** Seite **
-=-=-

Von Stefan Kornelius

Von Innenminister Thomas de Maizière ist der Satz überliefert, dass es beim Thema Flüchtlinge nun an der Zeit sei, vom Ausnahmezustand auf den Normalbetrieb umzuschalten. Oder konkreter: die Ausnahme als Normalzustand zu begreifen. Das ist ein mutiger Satz, der wie viele Sätze der Kanzlerin oder mancher ihrer Helfer seiner Zeit voraus ist. In den Aufnahmelagern und Kommunen hat man ja nicht gerade das Gefühl, dass es sich bei mehreren Tausend Zuzüglern am Tag um einen üblichen Vorgang handelt. Von der Wahrnehmung in Slowenien oder Kroatien ganz zu schweigen.

Und dennoch steckt ein wahrer Kern in der Aussage, die auch dazu beitragen kann, der allseits grassierenden Hysterie vorzubeugen, wonach das Abendland demnächst sowieso untergehe.

-=-=-

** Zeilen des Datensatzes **
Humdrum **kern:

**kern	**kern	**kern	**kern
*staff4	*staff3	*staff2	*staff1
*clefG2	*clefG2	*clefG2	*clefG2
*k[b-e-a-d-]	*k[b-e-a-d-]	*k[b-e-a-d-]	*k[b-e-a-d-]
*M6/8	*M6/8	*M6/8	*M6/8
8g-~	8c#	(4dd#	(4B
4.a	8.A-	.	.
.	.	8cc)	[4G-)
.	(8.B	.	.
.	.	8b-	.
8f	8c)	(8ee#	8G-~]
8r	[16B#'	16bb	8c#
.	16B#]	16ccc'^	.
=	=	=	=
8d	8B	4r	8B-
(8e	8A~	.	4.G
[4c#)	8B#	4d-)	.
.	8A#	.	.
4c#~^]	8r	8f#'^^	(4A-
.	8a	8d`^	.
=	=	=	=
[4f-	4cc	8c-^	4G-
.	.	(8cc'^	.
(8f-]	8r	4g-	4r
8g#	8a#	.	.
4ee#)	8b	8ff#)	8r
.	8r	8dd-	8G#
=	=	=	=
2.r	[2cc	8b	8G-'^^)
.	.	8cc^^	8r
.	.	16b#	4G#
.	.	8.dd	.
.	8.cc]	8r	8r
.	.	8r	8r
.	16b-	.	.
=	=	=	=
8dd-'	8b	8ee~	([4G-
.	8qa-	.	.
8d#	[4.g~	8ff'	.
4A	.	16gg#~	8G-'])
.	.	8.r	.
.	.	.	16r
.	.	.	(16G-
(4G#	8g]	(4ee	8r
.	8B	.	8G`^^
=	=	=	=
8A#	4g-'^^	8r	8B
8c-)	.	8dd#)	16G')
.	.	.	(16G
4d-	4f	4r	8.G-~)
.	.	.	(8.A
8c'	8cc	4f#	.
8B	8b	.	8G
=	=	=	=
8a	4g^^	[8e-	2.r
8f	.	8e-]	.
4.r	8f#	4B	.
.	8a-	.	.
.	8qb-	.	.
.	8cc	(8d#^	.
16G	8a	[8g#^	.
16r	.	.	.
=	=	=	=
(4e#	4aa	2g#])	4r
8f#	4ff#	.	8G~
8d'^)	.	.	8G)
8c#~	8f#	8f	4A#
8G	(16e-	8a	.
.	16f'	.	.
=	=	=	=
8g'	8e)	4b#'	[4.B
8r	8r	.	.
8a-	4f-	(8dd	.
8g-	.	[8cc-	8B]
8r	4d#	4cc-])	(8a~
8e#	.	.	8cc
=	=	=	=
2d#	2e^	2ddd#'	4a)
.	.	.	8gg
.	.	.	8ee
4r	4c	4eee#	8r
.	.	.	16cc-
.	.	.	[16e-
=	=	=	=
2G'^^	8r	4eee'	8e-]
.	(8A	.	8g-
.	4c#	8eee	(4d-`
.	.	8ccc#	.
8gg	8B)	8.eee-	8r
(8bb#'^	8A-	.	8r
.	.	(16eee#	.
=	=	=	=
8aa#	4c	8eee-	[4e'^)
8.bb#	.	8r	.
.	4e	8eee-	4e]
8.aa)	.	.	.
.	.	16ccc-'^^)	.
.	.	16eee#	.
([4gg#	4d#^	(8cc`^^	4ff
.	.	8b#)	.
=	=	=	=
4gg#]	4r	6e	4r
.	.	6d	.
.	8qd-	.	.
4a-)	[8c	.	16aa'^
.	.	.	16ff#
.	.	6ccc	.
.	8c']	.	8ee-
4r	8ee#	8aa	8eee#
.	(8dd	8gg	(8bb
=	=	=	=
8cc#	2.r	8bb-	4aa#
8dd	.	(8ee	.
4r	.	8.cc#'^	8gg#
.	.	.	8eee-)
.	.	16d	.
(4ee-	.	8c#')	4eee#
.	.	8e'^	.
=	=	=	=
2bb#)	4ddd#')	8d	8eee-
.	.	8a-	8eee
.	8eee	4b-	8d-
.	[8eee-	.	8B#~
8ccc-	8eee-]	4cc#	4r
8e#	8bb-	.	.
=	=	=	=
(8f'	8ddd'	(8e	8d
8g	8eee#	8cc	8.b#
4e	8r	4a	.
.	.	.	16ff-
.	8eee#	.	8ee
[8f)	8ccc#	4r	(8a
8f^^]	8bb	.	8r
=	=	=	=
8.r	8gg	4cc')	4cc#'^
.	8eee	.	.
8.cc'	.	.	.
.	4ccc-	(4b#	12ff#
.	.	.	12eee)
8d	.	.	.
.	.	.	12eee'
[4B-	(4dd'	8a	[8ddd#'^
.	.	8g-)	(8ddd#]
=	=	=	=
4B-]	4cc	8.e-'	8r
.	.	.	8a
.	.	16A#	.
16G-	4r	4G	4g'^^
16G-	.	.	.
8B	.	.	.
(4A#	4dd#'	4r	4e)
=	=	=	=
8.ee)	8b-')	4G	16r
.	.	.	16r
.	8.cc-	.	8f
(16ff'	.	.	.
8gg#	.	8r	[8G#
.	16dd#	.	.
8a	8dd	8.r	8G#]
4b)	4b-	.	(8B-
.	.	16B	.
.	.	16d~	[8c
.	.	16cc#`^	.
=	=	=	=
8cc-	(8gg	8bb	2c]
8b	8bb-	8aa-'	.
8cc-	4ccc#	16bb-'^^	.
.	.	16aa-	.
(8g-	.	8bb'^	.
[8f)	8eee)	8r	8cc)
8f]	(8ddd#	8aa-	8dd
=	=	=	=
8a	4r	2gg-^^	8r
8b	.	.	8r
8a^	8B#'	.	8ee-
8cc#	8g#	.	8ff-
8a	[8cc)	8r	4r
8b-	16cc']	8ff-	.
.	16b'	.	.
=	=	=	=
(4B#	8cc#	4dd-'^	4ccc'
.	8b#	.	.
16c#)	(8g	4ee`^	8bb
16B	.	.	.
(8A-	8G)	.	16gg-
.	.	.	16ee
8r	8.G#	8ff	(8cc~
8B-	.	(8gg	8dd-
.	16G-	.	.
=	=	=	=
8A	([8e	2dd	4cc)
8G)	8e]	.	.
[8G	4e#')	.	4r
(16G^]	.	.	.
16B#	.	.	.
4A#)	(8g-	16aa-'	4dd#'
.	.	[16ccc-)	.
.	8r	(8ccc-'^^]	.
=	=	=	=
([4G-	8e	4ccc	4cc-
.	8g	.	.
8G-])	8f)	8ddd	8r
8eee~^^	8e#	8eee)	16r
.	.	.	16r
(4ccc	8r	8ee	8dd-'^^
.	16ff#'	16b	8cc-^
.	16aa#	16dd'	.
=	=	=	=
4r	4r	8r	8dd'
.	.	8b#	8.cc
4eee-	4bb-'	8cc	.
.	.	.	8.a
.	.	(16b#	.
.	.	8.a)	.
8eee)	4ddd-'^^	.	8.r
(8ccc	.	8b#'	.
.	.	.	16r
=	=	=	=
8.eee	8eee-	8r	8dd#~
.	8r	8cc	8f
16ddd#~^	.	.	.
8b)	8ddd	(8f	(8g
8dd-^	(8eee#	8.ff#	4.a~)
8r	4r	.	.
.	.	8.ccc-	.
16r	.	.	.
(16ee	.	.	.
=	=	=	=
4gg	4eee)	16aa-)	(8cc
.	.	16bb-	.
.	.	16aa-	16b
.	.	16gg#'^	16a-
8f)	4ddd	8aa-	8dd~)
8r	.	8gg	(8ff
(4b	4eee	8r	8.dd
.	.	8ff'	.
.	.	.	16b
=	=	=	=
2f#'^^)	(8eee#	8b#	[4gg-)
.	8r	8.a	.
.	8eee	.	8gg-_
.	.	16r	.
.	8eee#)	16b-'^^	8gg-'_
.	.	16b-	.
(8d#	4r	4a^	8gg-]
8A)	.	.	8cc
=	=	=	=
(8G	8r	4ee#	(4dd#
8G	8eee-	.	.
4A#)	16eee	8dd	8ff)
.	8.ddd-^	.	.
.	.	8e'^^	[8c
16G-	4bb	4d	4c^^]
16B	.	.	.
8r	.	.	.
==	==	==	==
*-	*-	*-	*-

-=-=-

** Zu lösende Aufgabe **
Führen Sie den Text über den Zuzug von Flüchtlingen als künftigen Normalzustand im Anschluss an seinen letzten Satz weiter. Die Datensätze spielen für die Bearbeitung keine Rolle.

** Lösung der Aufgabe **
Nein, das tut es nicht. Vielmehr zeigt sich doch, dass diese gewaltige Flüchtlingskatastrophe zu lindern, wenn nicht gar zu meistern sein wird, wenn sich ein paar Ideen politisch verfestigen und endlich auch umsetzen lassen. Klar ist, dass der Exodus nicht mit einem einzigen Geniestreich kontrolliert werden kann, sondern dass man in kleinen Schritten, quasi in geografischen Etappen denken muss. Da gibt es zunächst die Herkunftländer, vor allem Syrien und Afghanistan, für die inzwischen eine veritable Diplomatie in Gang gesetzt wurde mit dem Ziel, die Kriege einzudämmen.

Da gibt es zweitens die Nachbarländer der Kriegsregionen, für die bestehende Hilfsprogramme mit Leben (und Geld) gefüllt und neue Hilfen beschlossen werden müssen. Da gibt es drittens die EU-Außenstaaten, die das erste große Ziel der Fliehenden sind, weil diesseits ihrer Grenzen die Verheißung wartet: Sicherheit, Humanität, vielleicht Arbeit, zumindest Versorgung. Diese Staaten stehen in der Verantwortung, wenn die EU ihre Freizügigkeit und den Charakter als Rechtsgemeinschaft bewahren will. Dazu gehört nämlich vor allem die Sicherung der Außengrenzen - nicht deren Schließung -, und die Kontrolle über alle Menschen, die Schutz suchen.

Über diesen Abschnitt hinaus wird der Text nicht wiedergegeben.